Hester was intent upon causing her as little additional distress as possible.

“Genevieve!” she called. “Please help me here. Never mind the sheet yet.”

Genevieve turned around from the drawers where she was standing. Her face was white, her hair straggling out of its pins. She looked desperately tired.

“Please?” Hester said again.

Genevieve hesitated. The silence hung between them as if she had not heard, or not understood what was said. Then as if with a great effort, she came over and stood at the far side of the bed, leaned forward, her head down, and took Enid’s limp body in her arms.
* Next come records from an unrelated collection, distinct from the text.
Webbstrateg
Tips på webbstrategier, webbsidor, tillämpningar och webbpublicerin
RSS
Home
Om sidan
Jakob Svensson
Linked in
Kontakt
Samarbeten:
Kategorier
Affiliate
“Thank you,” Hester acknowledged, and pulled the nightgown off and put it away. Quickly and as gently as she could, she bathed Enid all over with cool water. Genevieve stood back again, taking the used cloths from her and rinsing them out and wringing them, then passing them back.

Over and over she washed her own hands, once or twice right up to the elbows.

“I’ll get the clean sheet,” she offered as soon as the task was completed.

“Help me put the shift on her first, will you?” Hester asked.

Genevieve took a deep breath, gulping awkwardly, but she did as she was bid. She stretched out her arms, and Hester saw the muscles tense, and saw that her hands were shaking. It was only then that she realized how terrified Genevieve was of catching the disease herself. She was trembling and almost sick with the sheer fear of it.

Hester was not sure how she felt. A tangle of emotions rose in her. She could understand it easily! She had felt the same overwhelming horror in her own early experiences. Now time had taught her a more philosophical view. She had seen hundreds of cases, by far the majority of them dying of it, and yet she had never been touched by it herself. She had suffered the occasional chest fever or chill, but nothing worse, although they could certainly make one feel badly enough at the time.

“You are not likely to get it,” she said aloud. “I never have.”

The color burned hot up Genevieve’s face.

“I—I’m ashamed to be so afraid,” she said haltingly. “It’s not for myself—it’s my children. There is no one to care for them if anything happened to me.”

“You are a widow?” Hester asked more gently. Perhaps in her place she would have felt the same. It was more than natural, it would be hard to understand any other feeling.